Es bleiben noch viele Fragen offen

Münster/Haltern/Bramsche

Die Debatte um die Varusschlacht bleibt spannend. Mit detaillierten Metalluntersuchungen hat sich 2022 die Annahme verdichtet, dass sich die legendäre Schlacht, bei der Statthalter Varus im Jahre 9. nach Christus mit seinen drei Legionen gegen Arminius und seine Germanenkrieger unterging, bei Kalkriese am Wiehengebirge zugetragen hat. Was die Ergebnisse für die weitere provinzialrömische Forschung auch am Römerlager-Standort Haltern bedeuten, darüber sprachen wir mit der Archäologin Dr. Bettina Tremmel.

Von Johannes Loy

Die Reitermaske ist das Sinnbild des Museums und Parks zur Varusschlacht in Bramsche-Kalkriese. Foto: Jürgen Christ

Bei den Forschungen zur Varusschlacht in Bramsche-Kalkriese im Osnabrücker Land gab es im Jahre 2022 einen spektakulären Durchbruch: Metall-Analysen am Deutschen Bergbaumuseum in Bochum ergaben, dass Fundstücke auf dem Grabungsgelände eindeutig der 19. Legion des Varus zuzuordnen sind. Der Befund stärkt deutlich die These, dass an dieser Stelle wirklich ein Teil der Varusschlacht aus dem Jahre 9. n. Chr. entdeckt wurde. Zu den Funden und zu den Auswirkungen auf aktuelle Forschungsvorhaben in Westfalen befragten wir Dr. Bettina Tremmel. Sie ist provinzialrömische Archäologin beim Landschaftsverband Westfalen-Lippe und zurzeit wieder mit umfangreichen Ausgrabungen in Haltern befasst.

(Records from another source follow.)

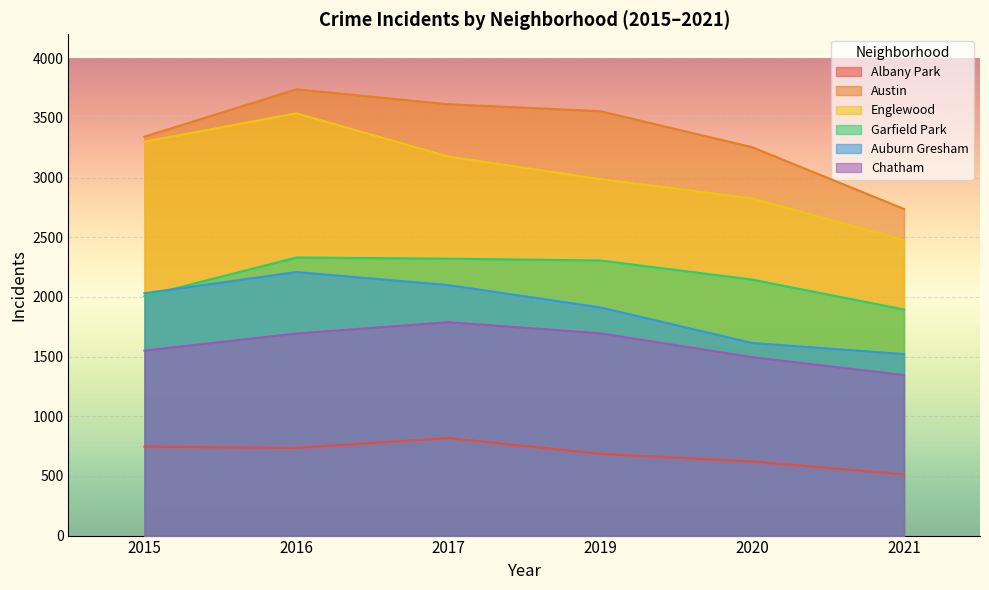

Rank the categories by Albany Park value from lowest to highest.

2021, 2020, 2019, 2016, 2015, 2017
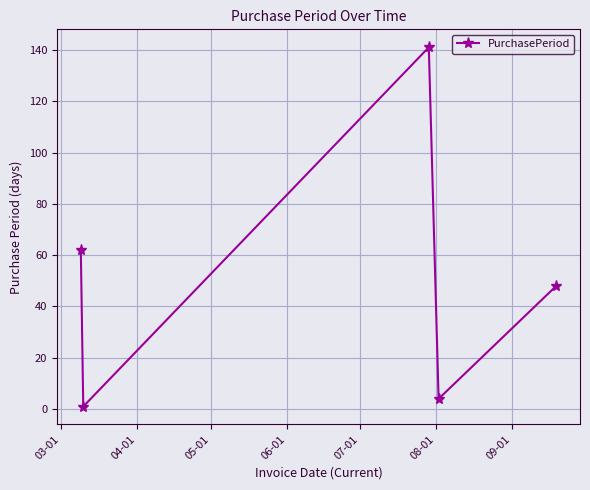

Reading left to right, list all the values displayed in this chart.

62	1	141	4	48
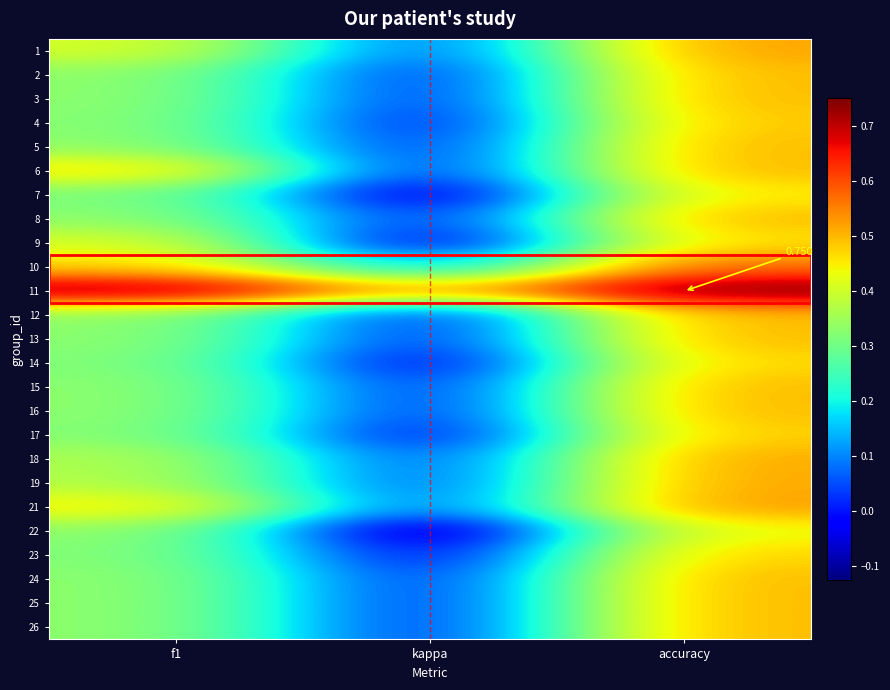

How many values in the 14 series are below 0?

1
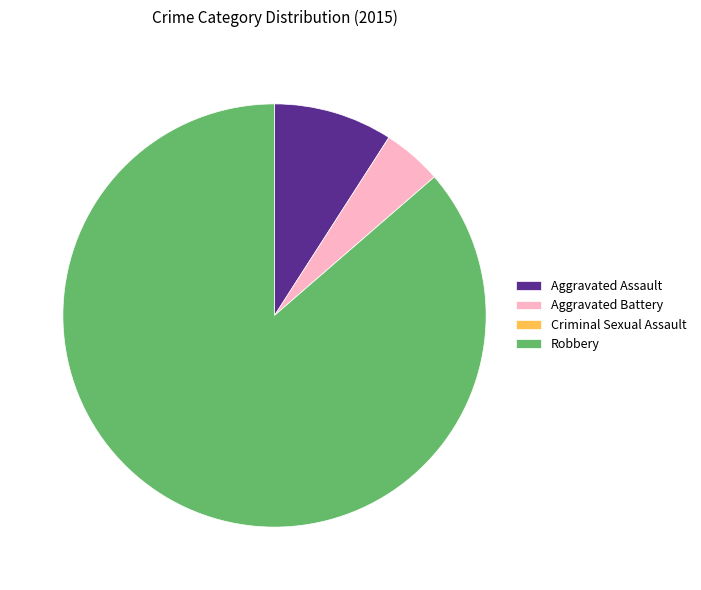

The Aggravated Assault slice represents 9% of the pie. True or false?

True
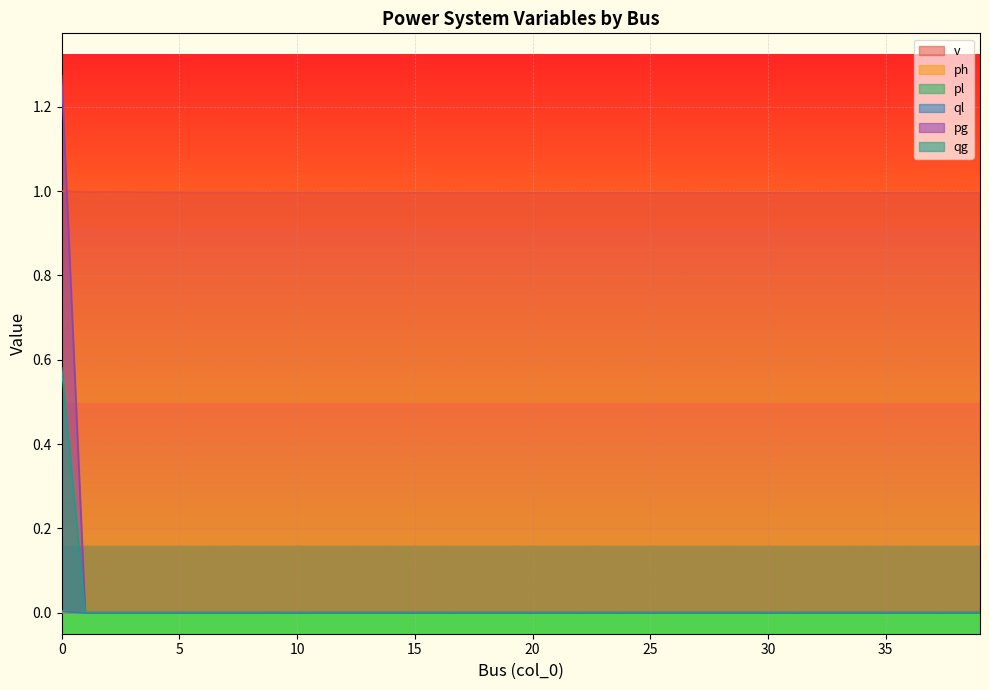

Between 2 and 31, which is larger?

2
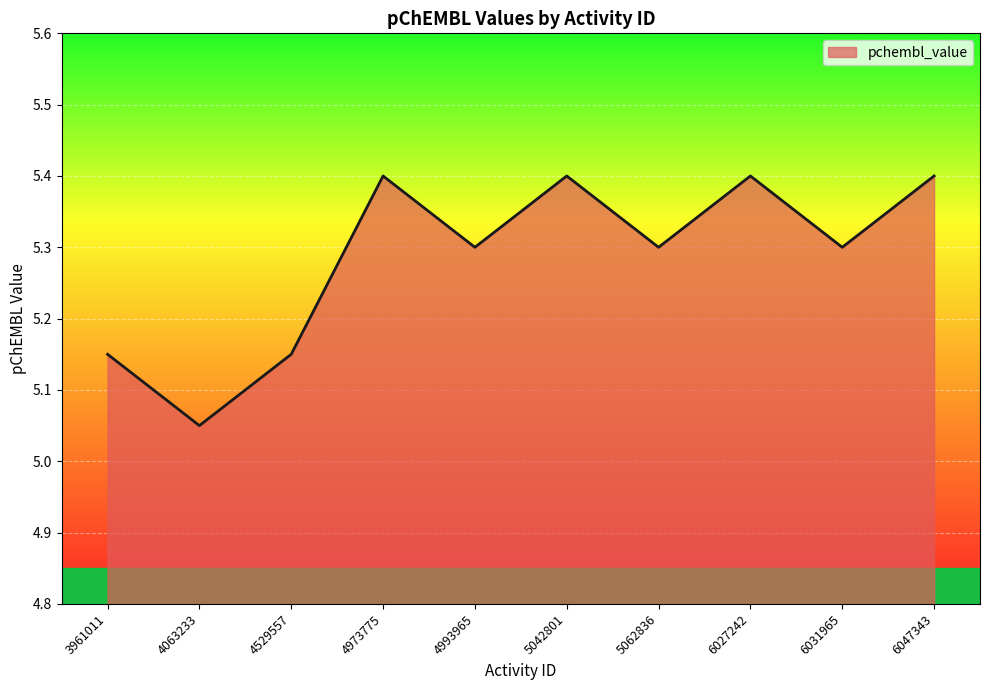

Is it true that the value at 3961011 is 2.6?

False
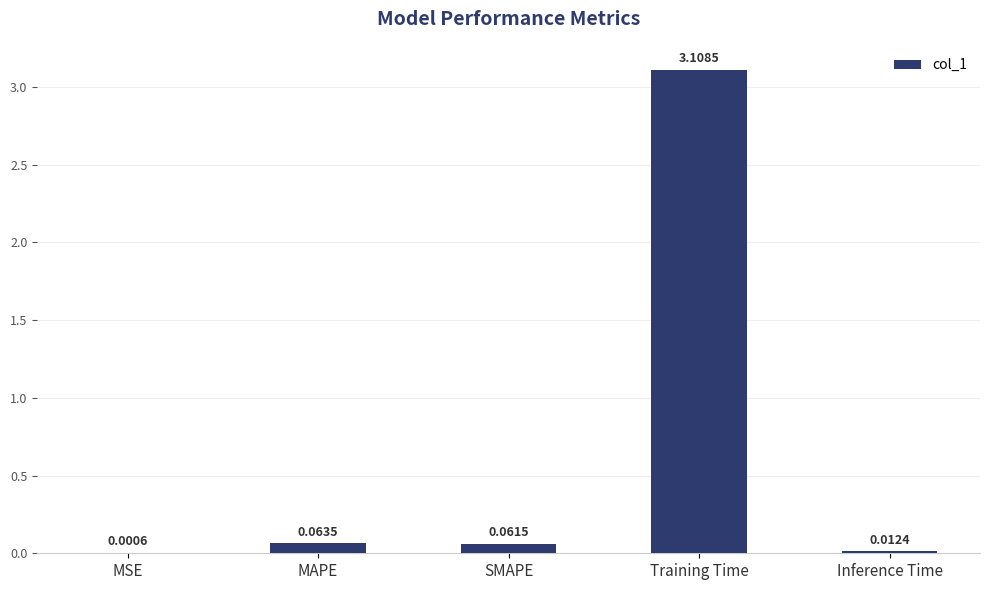

Count the number of data series in this chart.

1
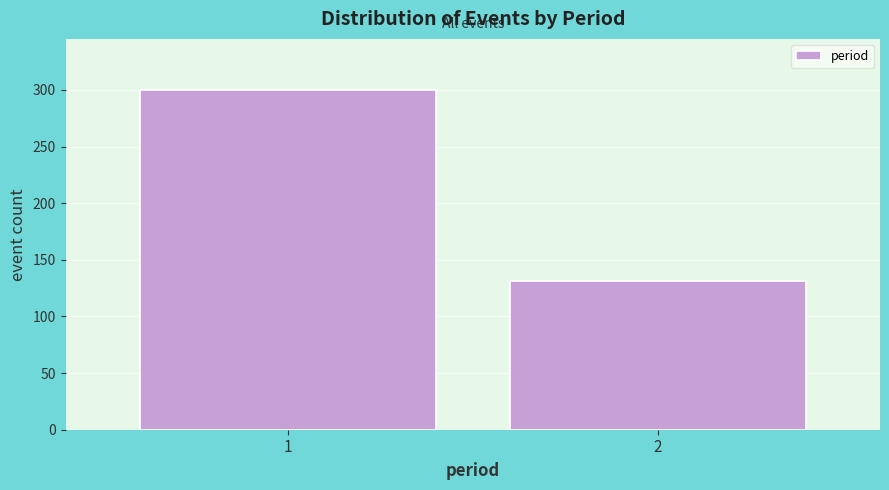

Reading right to left, list all the values displayed in this chart.

131	300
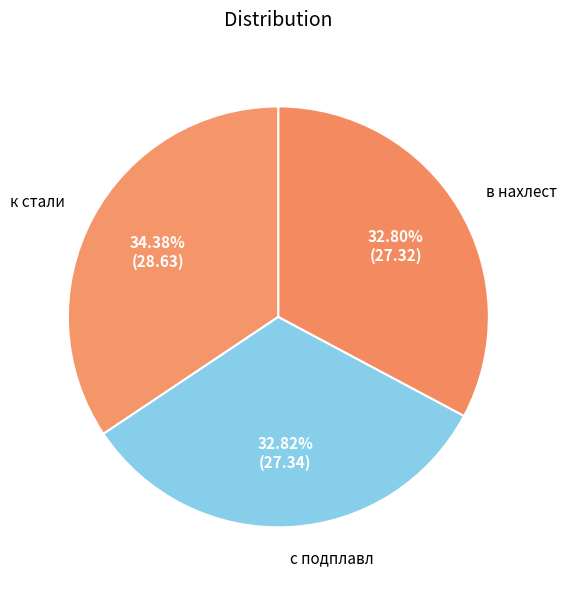

What is the ratio of the value at к стали to the value at в нахлест?

1.0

Dr. Bettina Tremmel, Provinzialrömische Archäologin beim Landschaftsvearband Westfalen-Lippe Foto: LWL

Ist mit den Funden in Kalkriese und dem „Metall-Fingerabdruck“ der dort und in Haltern nachgewiesenen 19. Legion nun endgültig Ruhe um die Diskussion des Schlachtorts eingekehrt? Mit anderen Worten: Lohnt es sich jetzt noch, über andere Schlachtenorte zu fantasieren?

Dr. Bettina Tremmel: Das Thema Varusschlacht ist seit jeher mit vielen Emotionen besetzt. In der Diskussion um den Schlachtort wird daher wohl nie Ruhe einkehren. Wir sollten bei unseren Ergebnissen auch nie von einer 100-prozentigen Sicherheit ausgehen, sondern – nach guter wissenschaftlicher Manier – unsere Erkenntnisse immer wieder neu hinterfragen. Mit dem „Metall-Fingerabdruck“ wurde jetzt eine neue Tür geöffnet.

Wie schätzen Sie die Beweiskraft der metallurgischen Untersuchungen und die daraus gezogenen Schlüsse ein?

Ein fast komplett erhaltener römischer Schienenpanzer zählt zu den spektakulärsten Ausgrabungen in Kalkriese. Foto: Wilfried Gerharz

Tremmel: Die metallurgischen Untersuchungen basieren auf naturwissenschaftlichen Daten, die – da vertraue ich den Kollegen – in sich korrekt sind. Es wurde eine wichtige Datenbasis geschaffen, die erste Schlüsse erlaubt, aber sicher keinen endgültigen Beweis liefert. Wir müssen jetzt diesen Weg weitergehen und die geschaffene Datengrundlage erweitern.

Welche Fragen sind denn eigentlich aus Ihrer Sicht noch offen?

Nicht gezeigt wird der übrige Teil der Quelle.